App: AI Voices

AI Voices provides text-to-speech, transcription, and lip-sync data generation powered by AWS Polly neural voice engine. Convert any text into natural-sounding spoken audio across multiple voices and languages, with output delivered as MP3 or other audio formats ready to serve directly to web clients or store for reuse.
Beyond basic audio, AI Voices generates lip-sync tween data alongside speech - a frame-by-frame animation dataset that drives avatar mouth movements in sync with the generated audio. This enables realistic talking avatars and animated characters built directly from your content without any external animation software.
AI Voices is designed as a service layer for the rest of the platform. The AI Chatbot can route its responses directly through Voices to produce spoken replies, combining conversational AI with audio output in a single flow. Chain Commands can call Voices as a node in any automation sequence. Custom apps can use it as a building block for any product that requires spoken output or transcription.
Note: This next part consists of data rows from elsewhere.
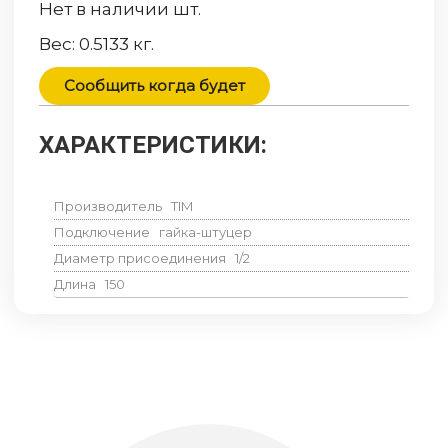
Нет в наличии
шт.
Вес:
0.5133
кг.
Сообщить когда будет
ХАРАКТЕРИСТИКИ:
Производитель
TIM
Подключение
гайка-штуцер
Диаметр присоединения
1/2
Длина
150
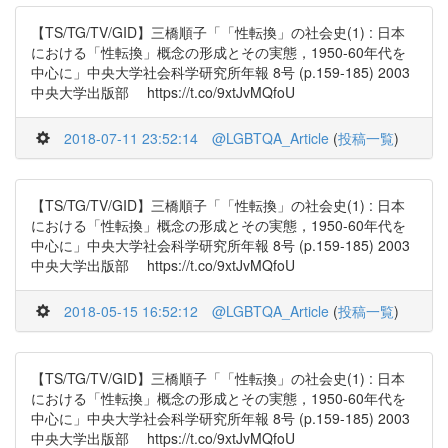
【TS/TG/TV/GID】三橋順子「「性転換」の社会史(1) : 日本
における「性転換」概念の形成とその実態，1950-60年代を
中心に」中央大学社会科学研究所年報 8号 (p.159-185) 2003
中央大学出版部 https://t.co/9xtJvMQfoU
2018-07-11 23:52:14
@LGBTQA_Article
(
投稿一覧
)
【TS/TG/TV/GID】三橋順子「「性転換」の社会史(1) : 日本
における「性転換」概念の形成とその実態，1950-60年代を
中心に」中央大学社会科学研究所年報 8号 (p.159-185) 2003
中央大学出版部 https://t.co/9xtJvMQfoU
2018-05-15 16:52:12
@LGBTQA_Article
(
投稿一覧
)
【TS/TG/TV/GID】三橋順子「「性転換」の社会史(1) : 日本
における「性転換」概念の形成とその実態，1950-60年代を
中心に」中央大学社会科学研究所年報 8号 (p.159-185) 2003
中央大学出版部 https://t.co/9xtJvMQfoU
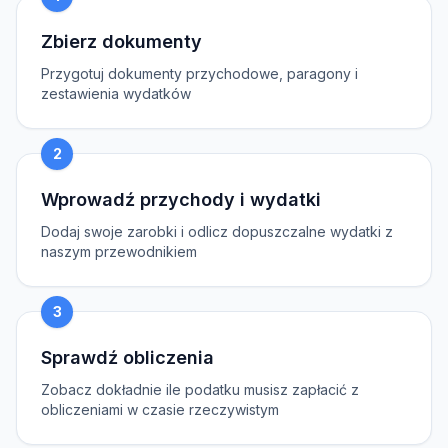
Zbierz dokumenty
Przygotuj dokumenty przychodowe, paragony i
zestawienia wydatków
2
Wprowadź przychody i wydatki
Dodaj swoje zarobki i odlicz dopuszczalne wydatki z
naszym przewodnikiem
3
Sprawdź obliczenia
Zobacz dokładnie ile podatku musisz zapłacić z
obliczeniami w czasie rzeczywistym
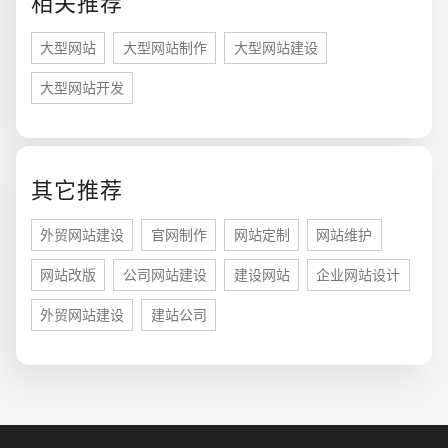
相关推荐
大型网站
大型网站制作
大型网站建设
大型网站开发
其它推荐
您的预算
1万-3万
3万-5万
5万-8万
外贸网站建设
官网制作
网站定制
网站维护
网站改版
公司网站建设
建设网站
企业网站设计
外贸网站建设
建站公司
招标项目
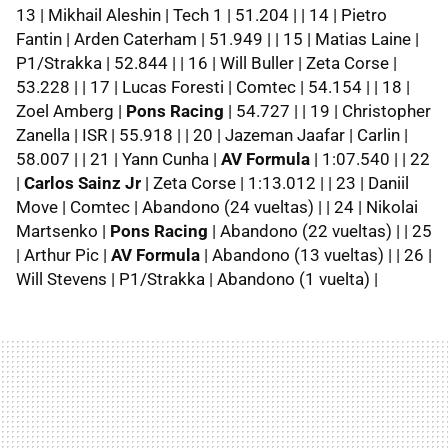
13 | Mikhail Aleshin | Tech 1 | 51.204 | | 14 | Pietro
Fantin | Arden Caterham | 51.949 | | 15 | Matias Laine |
P1/Strakka | 52.844 | | 16 | Will Buller | Zeta Corse |
53.228 | | 17 | Lucas Foresti | Comtec | 54.154 | | 18 |
Zoel Amberg |
Pons Racing
| 54.727 | | 19 | Christopher
Zanella | ISR | 55.918 | | 20 | Jazeman Jaafar | Carlin |
58.007 | | 21 | Yann Cunha |
AV Formula
| 1:07.540 | | 22
|
Carlos Sainz Jr
| Zeta Corse | 1:13.012 | | 23 | Daniil
Move | Comtec | Abandono (24 vueltas) | | 24 | Nikolai
Martsenko |
Pons Racing
| Abandono (22 vueltas) | | 25
| Arthur Pic |
AV Formula
| Abandono (13 vueltas) | | 26 |
Will Stevens | P1/Strakka | Abandono (1 vuelta) |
- Text-to-speech synthesis using AWS Polly neural voice engine - natural, high-quality spoken audio from any text input.
- Multiple voices and language codes - choose from a library of neural voices across dozens of languages and regional accents.
- Lip-sync tween data generation - frame-level animation data delivered alongside audio to drive realistic avatar mouth movement.
- Speech-to-text transcription for converting recorded or uploaded audio into text.
- Multiple output formats including MP3 for direct web delivery.
- Per-character voice configuration - set default voice, engine, output format, and language at the character level for consistent output across a project.
- Native AppBridge integration with the AI Chatbot - chatbot responses can be spoken automatically when audio output is enabled on a bot.
- Callable from Chain Commands for inclusion in any automated workflow that requires audio output.